__Problem__
Without the images, repeat every line of the listing verbatim.

__Data provided__
++++++
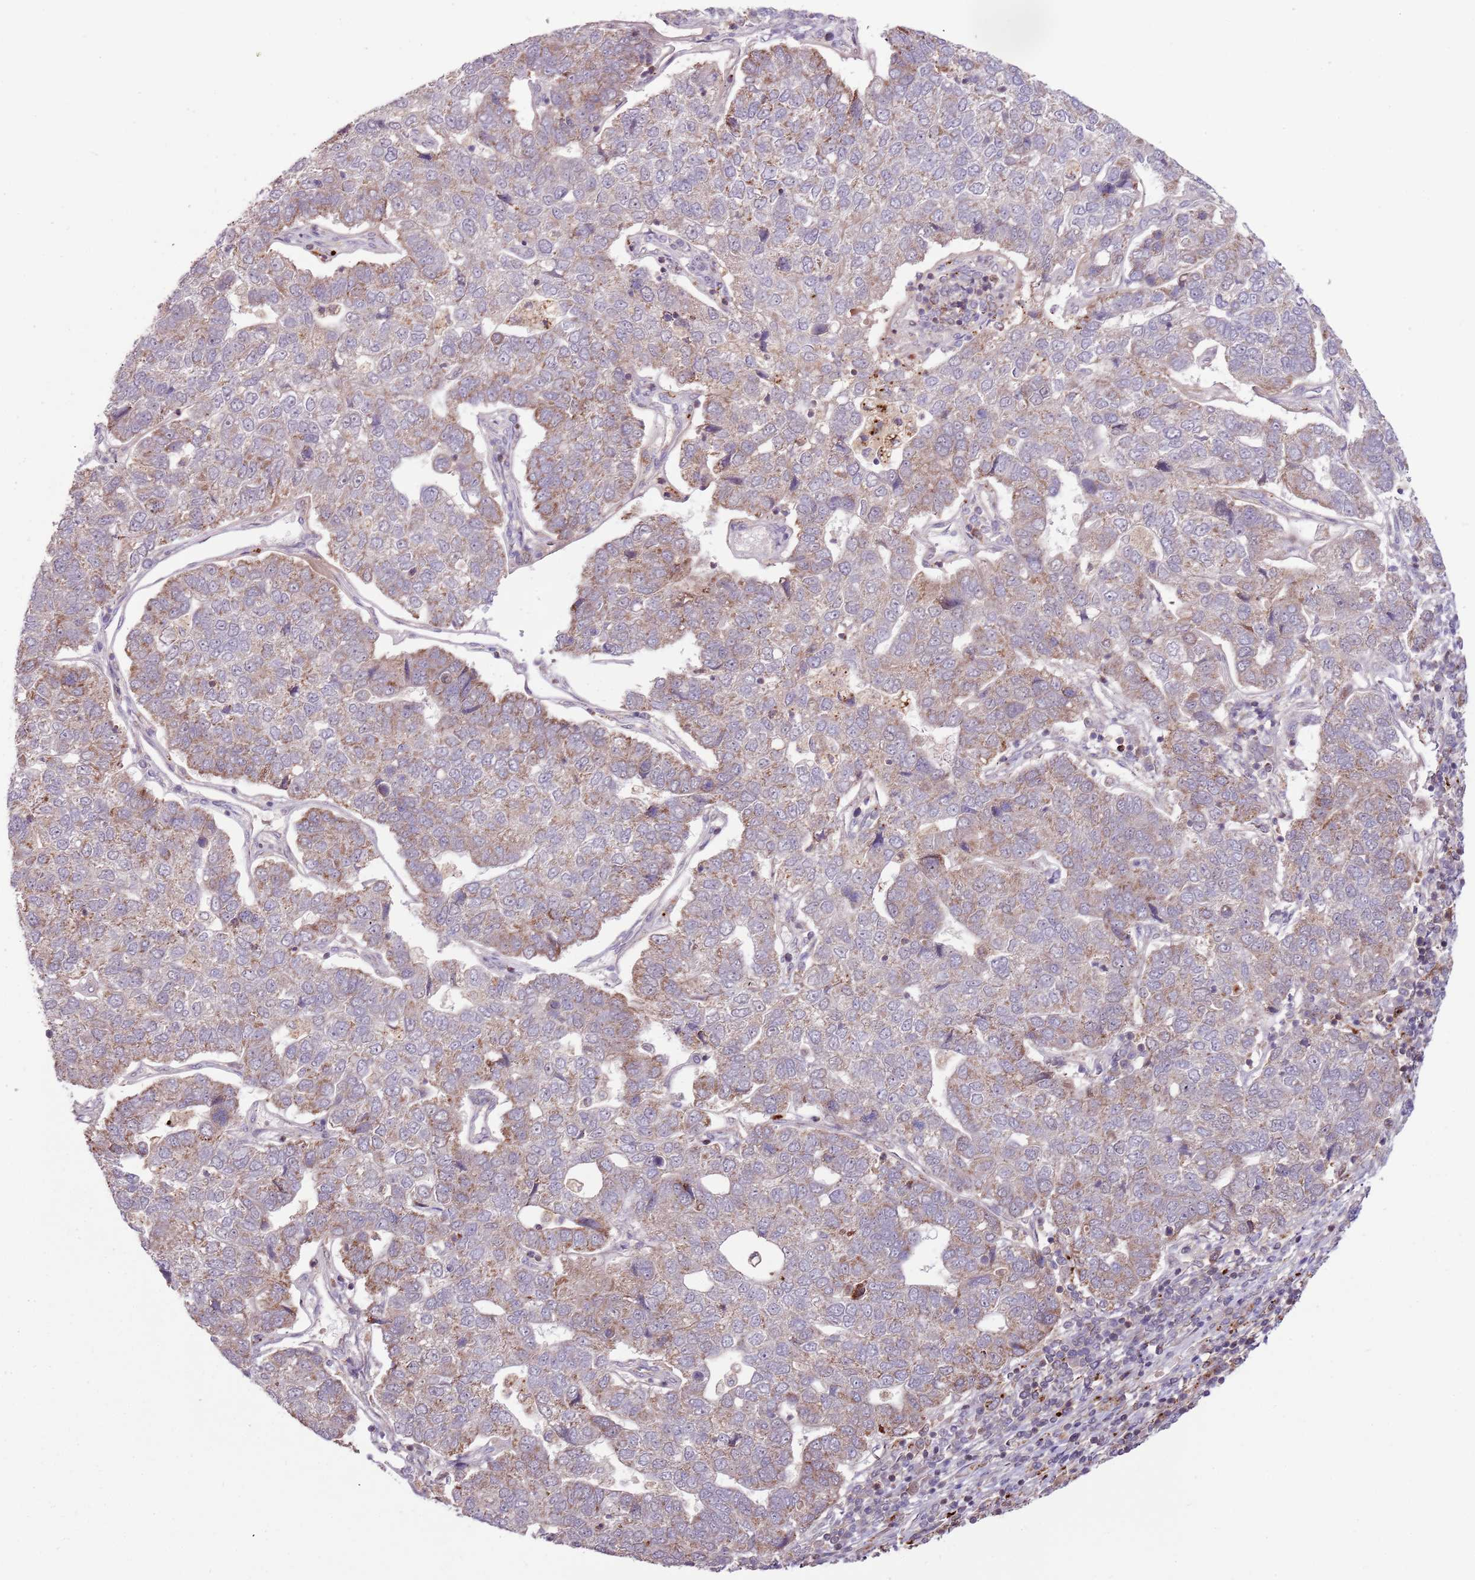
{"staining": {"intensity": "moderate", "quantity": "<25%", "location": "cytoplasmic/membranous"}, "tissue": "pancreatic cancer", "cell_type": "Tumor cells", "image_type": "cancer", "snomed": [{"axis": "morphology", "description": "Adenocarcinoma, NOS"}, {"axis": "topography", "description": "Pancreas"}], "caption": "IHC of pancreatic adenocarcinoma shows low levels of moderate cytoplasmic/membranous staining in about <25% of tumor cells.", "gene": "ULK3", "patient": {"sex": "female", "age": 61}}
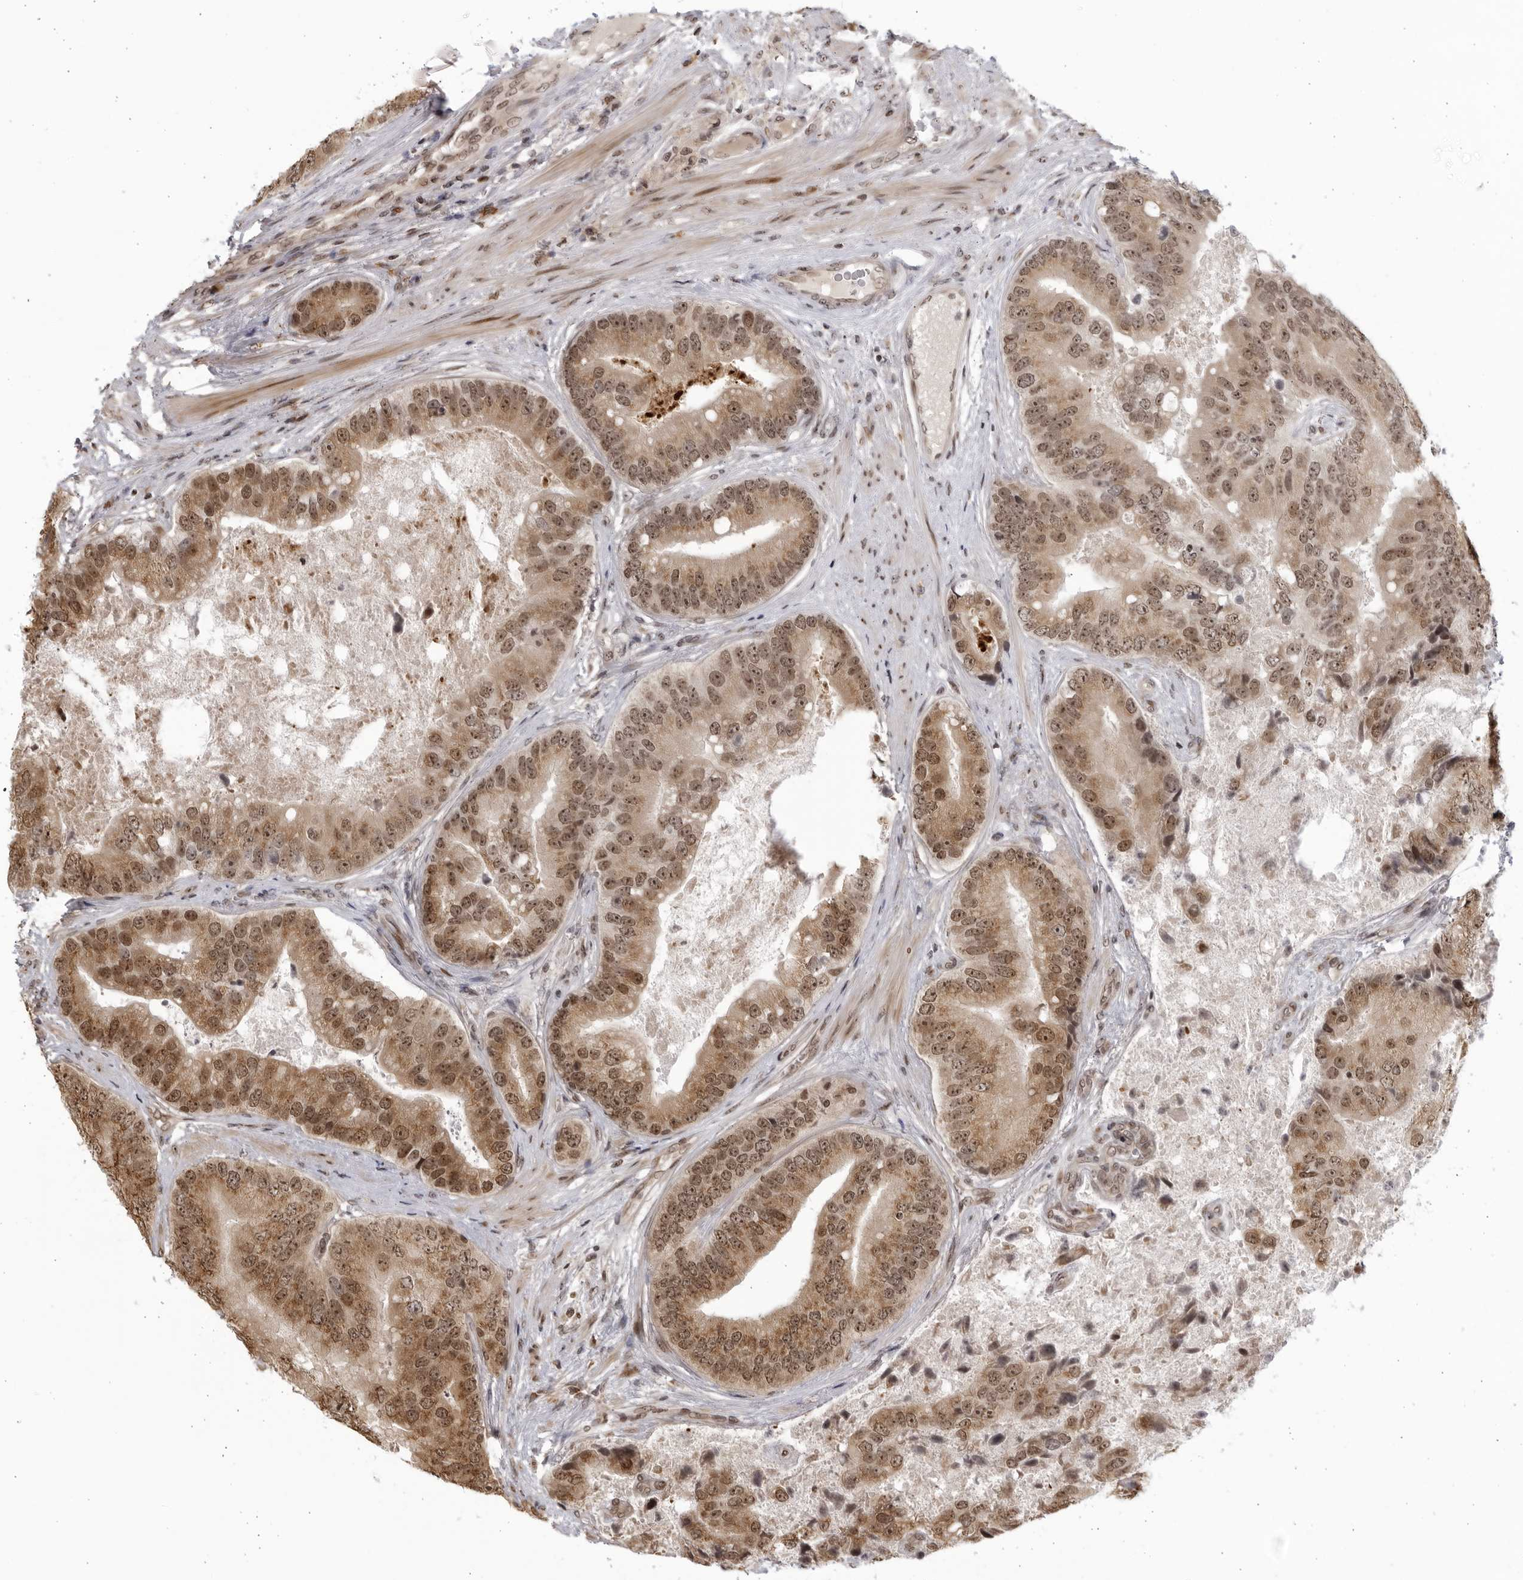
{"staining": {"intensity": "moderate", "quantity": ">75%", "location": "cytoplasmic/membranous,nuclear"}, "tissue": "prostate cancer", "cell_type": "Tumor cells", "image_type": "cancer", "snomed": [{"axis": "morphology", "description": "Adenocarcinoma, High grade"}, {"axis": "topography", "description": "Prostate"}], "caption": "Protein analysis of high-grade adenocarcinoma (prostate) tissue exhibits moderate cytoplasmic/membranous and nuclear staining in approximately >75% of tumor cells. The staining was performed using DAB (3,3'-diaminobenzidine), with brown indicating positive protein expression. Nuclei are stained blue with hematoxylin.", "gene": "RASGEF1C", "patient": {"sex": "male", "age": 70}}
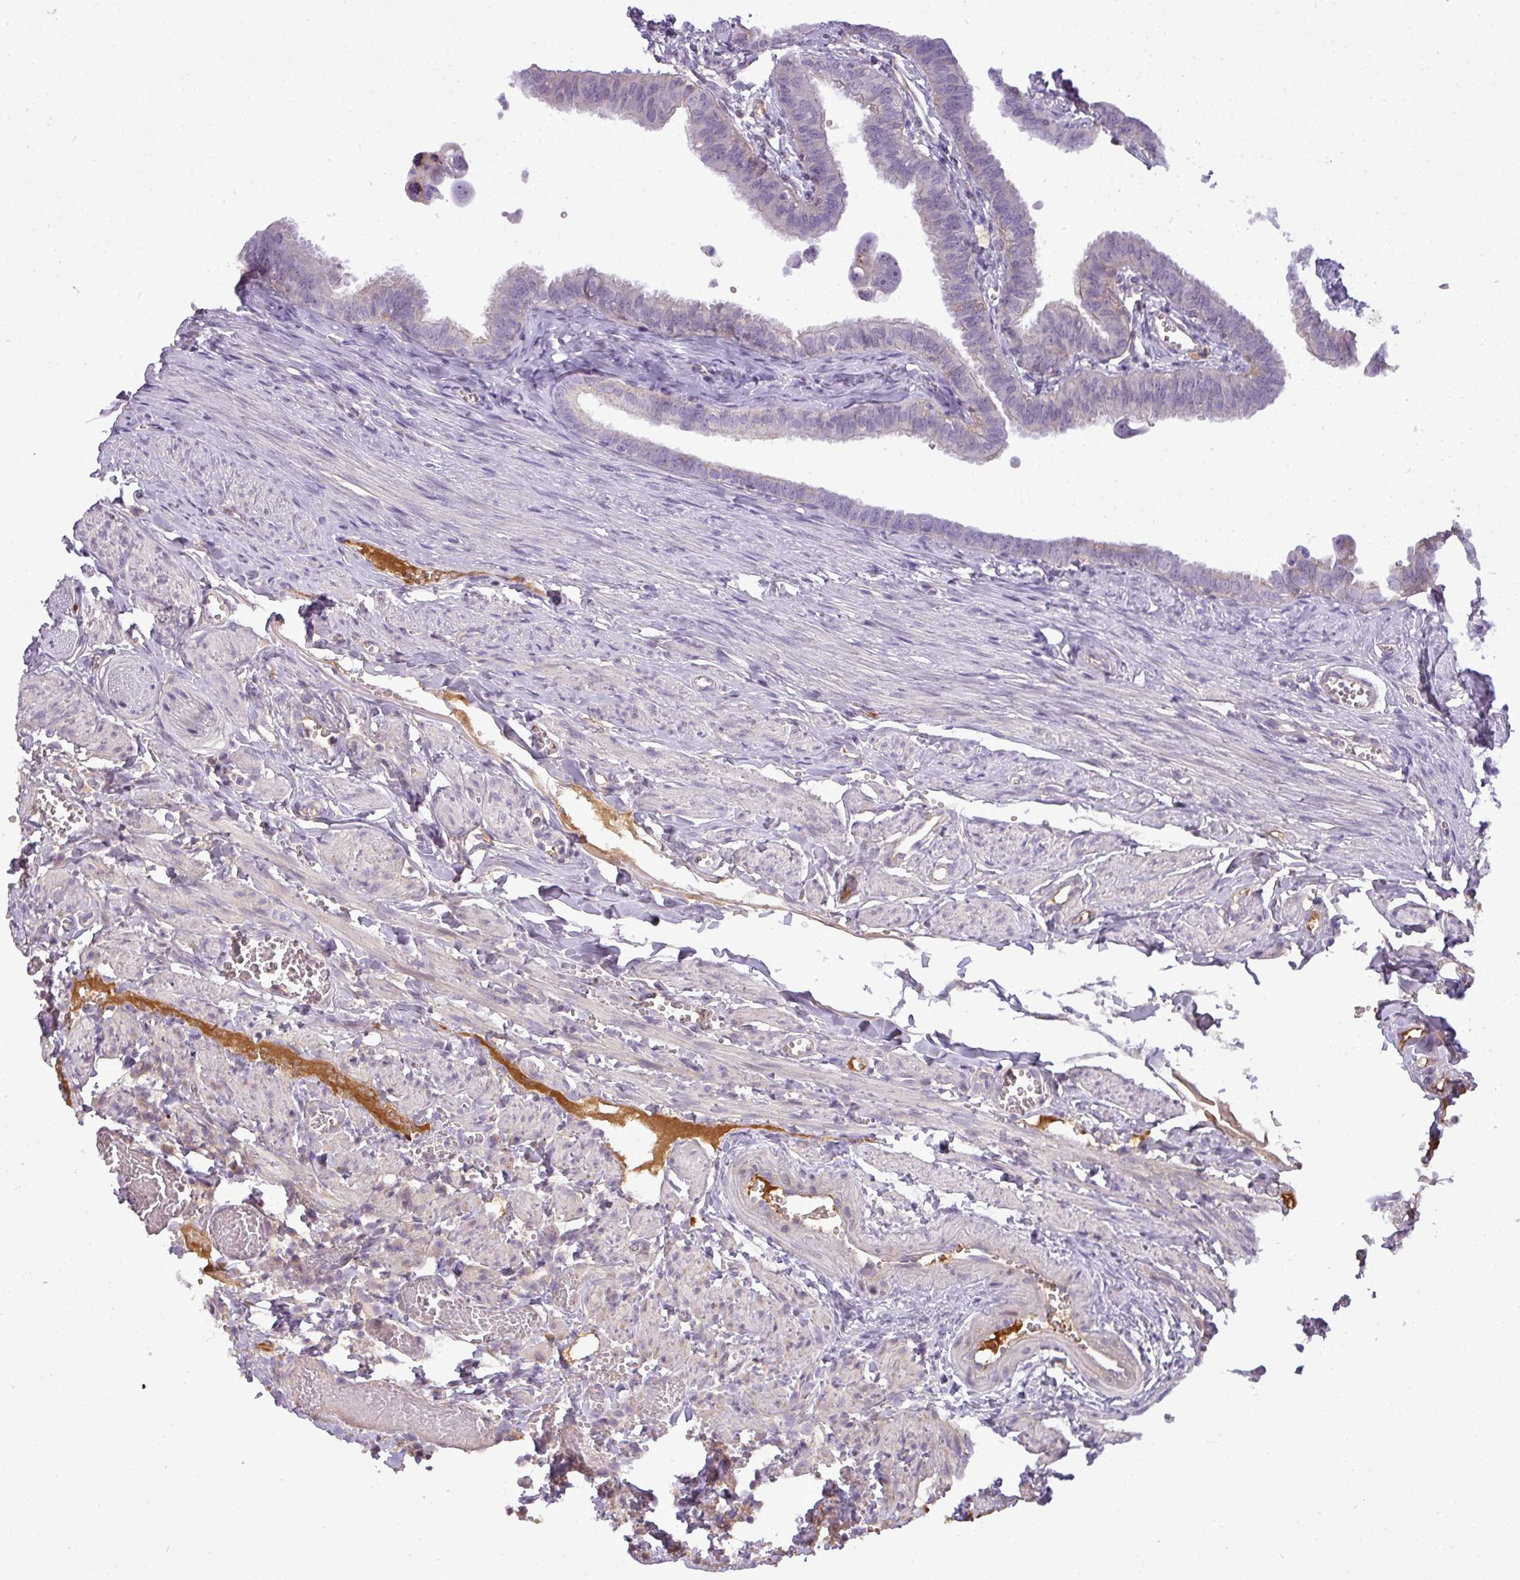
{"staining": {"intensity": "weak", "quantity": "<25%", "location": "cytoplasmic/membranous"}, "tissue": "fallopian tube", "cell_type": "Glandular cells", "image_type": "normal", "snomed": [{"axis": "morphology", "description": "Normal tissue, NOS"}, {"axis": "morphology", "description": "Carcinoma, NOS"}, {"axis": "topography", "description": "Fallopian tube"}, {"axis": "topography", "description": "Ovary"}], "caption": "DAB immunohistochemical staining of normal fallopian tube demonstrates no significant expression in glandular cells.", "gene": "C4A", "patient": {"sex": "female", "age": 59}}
++++++
__Solution to the problem__
{"staining": {"intensity": "moderate", "quantity": "<25%", "location": "cytoplasmic/membranous"}, "tissue": "pancreatic cancer", "cell_type": "Tumor cells", "image_type": "cancer", "snomed": [{"axis": "morphology", "description": "Adenocarcinoma, NOS"}, {"axis": "topography", "description": "Pancreas"}], "caption": "IHC of pancreatic adenocarcinoma shows low levels of moderate cytoplasmic/membranous staining in about <25% of tumor cells.", "gene": "ULK3", "patient": {"sex": "female", "age": 61}}
{"staining": {"intensity": "moderate", "quantity": ">75%", "location": "cytoplasmic/membranous,nuclear"}, "tissue": "prostate cancer", "cell_type": "Tumor cells", "image_type": "cancer", "snomed": [{"axis": "morphology", "description": "Adenocarcinoma, High grade"}, {"axis": "topography", "description": "Prostate"}], "caption": "Protein analysis of high-grade adenocarcinoma (prostate) tissue exhibits moderate cytoplasmic/membranous and nuclear staining in approximately >75% of tumor cells. The staining was performed using DAB (3,3'-diaminobenzidine), with brown indicating positive protein expression. Nuclei are stained blue with hematoxylin.", "gene": "RASGEF1C", "patient": {"sex": "male", "age": 70}}
{"staining": {"intensity": "weak", "quantity": "<25%", "location": "cytoplasmic/membranous"}, "tissue": "fallopian tube", "cell_type": "Glandular cells", "image_type": "normal", "snomed": [{"axis": "morphology", "description": "Normal tissue, NOS"}, {"axis": "morphology", "description": "Carcinoma, NOS"}, {"axis": "topography", "description": "Fallopian tube"}, {"axis": "topography", "description": "Ovary"}], "caption": "DAB immunohistochemical staining of normal fallopian tube demonstrates no significant expression in glandular cells.", "gene": "C4A", "patient": {"sex": "female", "age": 59}}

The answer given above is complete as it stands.